Find every line containing the string "controller" in the data below, and report how many there are, with no other words.

#### [Data shown]
'''

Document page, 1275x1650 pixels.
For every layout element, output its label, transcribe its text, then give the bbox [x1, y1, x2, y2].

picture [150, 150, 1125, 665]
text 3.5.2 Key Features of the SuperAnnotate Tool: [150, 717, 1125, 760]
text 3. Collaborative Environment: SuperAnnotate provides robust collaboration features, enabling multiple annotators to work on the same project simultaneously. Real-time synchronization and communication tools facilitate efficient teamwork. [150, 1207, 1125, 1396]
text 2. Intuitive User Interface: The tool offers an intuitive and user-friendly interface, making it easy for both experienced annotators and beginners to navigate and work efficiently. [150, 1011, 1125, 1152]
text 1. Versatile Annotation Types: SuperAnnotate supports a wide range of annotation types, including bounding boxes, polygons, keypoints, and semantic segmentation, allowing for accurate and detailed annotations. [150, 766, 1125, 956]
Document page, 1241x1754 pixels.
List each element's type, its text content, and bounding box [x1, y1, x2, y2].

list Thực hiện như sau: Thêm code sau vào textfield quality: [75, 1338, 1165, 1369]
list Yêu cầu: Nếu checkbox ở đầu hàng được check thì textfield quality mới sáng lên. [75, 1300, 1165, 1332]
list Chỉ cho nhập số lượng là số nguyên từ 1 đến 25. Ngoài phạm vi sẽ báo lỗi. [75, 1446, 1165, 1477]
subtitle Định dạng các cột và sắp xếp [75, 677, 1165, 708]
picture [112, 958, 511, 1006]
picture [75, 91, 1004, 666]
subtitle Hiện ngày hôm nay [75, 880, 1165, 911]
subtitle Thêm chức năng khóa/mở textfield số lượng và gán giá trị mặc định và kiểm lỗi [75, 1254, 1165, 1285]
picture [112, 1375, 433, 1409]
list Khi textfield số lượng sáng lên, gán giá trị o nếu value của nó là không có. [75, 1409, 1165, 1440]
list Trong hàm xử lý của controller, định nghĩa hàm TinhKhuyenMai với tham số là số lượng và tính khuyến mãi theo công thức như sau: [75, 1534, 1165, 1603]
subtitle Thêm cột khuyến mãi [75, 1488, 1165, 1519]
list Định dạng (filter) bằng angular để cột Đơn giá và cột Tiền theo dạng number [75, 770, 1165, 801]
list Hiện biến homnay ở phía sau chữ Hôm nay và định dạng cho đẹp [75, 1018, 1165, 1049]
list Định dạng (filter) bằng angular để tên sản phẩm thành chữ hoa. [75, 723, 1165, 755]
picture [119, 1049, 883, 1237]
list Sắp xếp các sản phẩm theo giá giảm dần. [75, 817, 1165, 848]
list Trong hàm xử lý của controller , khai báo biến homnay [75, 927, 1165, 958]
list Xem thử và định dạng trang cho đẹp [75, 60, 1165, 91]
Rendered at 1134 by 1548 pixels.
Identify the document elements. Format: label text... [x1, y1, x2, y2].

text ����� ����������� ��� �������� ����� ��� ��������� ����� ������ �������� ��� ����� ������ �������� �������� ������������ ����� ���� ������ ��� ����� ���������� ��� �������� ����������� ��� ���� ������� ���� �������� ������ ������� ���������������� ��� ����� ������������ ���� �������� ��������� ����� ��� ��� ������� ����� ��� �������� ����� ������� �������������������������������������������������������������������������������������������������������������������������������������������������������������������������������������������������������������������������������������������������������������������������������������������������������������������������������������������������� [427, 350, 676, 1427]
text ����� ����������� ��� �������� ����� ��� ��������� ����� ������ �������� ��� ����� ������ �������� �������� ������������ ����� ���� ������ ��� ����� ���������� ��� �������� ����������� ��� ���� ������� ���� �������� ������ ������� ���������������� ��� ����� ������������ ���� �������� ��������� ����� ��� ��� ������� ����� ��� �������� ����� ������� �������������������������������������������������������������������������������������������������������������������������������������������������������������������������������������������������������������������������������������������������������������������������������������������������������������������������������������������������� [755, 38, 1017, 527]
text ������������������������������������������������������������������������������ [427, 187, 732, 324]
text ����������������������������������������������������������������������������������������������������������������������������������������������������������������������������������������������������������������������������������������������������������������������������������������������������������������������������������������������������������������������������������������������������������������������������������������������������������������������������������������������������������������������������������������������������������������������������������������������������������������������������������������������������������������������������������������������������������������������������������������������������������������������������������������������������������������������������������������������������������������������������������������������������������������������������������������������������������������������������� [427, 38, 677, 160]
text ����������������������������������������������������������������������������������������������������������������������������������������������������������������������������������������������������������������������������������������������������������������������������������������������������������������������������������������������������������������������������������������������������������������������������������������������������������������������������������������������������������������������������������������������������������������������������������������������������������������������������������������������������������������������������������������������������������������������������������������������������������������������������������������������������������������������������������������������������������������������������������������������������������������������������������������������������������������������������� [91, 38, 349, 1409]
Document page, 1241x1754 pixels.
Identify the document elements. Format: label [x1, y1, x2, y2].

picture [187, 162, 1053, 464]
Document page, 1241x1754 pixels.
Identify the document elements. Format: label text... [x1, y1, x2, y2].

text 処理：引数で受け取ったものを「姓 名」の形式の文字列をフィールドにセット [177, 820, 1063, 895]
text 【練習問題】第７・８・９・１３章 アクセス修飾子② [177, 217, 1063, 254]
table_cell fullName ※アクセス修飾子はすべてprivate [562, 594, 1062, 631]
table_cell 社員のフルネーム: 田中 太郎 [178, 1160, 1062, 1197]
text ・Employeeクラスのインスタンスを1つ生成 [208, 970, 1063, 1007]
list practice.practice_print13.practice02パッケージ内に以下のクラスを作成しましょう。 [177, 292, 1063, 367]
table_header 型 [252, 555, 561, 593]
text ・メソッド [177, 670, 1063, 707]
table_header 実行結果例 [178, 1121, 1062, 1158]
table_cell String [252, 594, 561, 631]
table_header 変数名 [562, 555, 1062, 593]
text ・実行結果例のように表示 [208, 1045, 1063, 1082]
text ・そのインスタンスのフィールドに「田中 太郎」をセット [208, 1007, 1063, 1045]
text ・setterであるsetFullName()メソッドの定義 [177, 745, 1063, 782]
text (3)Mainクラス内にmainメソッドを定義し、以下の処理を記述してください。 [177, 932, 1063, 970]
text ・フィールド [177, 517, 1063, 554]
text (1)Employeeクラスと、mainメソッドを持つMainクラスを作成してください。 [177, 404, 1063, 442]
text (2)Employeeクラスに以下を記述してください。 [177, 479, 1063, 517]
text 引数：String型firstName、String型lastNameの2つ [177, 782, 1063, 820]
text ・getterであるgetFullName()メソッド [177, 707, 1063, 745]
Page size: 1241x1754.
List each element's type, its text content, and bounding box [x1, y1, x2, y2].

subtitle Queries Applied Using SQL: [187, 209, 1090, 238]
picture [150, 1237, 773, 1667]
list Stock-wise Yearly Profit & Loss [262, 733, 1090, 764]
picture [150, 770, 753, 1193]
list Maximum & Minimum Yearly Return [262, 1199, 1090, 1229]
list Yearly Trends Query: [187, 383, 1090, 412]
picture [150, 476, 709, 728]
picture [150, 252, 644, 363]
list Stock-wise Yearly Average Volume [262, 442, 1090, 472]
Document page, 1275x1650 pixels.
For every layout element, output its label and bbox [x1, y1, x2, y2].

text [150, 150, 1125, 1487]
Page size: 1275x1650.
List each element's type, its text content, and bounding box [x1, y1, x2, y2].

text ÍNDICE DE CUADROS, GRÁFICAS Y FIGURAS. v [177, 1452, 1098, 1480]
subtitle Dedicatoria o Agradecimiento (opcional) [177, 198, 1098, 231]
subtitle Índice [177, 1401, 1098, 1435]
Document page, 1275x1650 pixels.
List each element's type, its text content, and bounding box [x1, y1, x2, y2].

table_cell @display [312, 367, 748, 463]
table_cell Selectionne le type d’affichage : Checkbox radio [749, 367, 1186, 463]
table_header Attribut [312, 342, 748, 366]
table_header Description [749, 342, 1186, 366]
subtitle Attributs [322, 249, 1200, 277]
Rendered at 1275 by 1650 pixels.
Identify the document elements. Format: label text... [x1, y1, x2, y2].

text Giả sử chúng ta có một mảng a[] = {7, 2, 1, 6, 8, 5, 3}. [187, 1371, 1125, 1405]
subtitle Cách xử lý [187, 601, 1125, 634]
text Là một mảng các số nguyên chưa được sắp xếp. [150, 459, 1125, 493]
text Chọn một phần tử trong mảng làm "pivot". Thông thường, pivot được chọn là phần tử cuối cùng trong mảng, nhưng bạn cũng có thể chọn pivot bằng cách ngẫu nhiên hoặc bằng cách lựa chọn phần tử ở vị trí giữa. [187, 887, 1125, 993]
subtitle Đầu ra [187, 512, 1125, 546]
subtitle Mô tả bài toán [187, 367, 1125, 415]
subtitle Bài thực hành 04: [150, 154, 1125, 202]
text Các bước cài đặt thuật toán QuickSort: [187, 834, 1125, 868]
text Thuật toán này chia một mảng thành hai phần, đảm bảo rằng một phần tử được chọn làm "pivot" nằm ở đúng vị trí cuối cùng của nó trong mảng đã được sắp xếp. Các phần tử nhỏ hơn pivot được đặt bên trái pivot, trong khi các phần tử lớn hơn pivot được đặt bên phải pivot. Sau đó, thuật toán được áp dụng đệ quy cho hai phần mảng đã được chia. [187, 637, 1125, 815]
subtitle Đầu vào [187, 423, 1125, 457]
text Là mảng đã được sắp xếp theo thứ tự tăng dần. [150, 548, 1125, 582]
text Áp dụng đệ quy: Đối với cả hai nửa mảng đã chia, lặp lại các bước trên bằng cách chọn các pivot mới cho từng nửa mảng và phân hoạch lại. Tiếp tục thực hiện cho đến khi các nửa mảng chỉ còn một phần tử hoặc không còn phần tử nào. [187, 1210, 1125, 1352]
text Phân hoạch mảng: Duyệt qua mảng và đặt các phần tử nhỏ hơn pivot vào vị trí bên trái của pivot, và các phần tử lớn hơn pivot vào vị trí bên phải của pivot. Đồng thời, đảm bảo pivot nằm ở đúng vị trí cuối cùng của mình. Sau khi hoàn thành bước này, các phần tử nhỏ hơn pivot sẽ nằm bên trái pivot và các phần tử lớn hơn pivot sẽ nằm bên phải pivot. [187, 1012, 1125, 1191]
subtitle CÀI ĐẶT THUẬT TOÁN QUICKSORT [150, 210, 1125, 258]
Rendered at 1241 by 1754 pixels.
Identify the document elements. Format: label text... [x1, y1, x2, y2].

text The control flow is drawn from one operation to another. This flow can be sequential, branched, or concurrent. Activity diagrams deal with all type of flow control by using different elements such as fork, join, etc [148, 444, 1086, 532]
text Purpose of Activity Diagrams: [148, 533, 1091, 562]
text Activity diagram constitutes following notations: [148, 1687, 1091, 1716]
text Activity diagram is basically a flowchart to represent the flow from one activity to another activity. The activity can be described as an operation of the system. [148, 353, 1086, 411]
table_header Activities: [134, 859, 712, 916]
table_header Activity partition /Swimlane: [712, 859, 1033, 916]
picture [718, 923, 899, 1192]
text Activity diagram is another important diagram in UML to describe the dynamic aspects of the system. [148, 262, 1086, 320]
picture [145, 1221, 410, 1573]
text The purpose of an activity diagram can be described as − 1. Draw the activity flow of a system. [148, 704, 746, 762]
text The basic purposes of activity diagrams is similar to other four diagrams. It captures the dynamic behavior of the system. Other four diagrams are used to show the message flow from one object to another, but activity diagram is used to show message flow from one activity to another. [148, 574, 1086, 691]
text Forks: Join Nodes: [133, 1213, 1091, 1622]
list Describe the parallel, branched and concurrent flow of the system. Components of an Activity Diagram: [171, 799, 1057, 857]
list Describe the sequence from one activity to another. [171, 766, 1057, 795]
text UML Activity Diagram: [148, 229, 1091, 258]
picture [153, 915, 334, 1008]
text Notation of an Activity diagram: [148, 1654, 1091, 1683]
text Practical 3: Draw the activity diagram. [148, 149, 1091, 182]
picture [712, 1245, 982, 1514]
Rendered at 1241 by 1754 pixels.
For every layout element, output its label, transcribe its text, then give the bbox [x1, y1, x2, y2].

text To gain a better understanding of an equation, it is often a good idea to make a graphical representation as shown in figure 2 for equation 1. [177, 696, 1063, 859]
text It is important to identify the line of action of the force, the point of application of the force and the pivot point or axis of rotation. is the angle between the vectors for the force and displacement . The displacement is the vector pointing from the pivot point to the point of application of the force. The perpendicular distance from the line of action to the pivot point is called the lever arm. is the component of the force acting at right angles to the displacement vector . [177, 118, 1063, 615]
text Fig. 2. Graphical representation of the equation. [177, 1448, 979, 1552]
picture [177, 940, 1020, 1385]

'''

#### [Response below]
2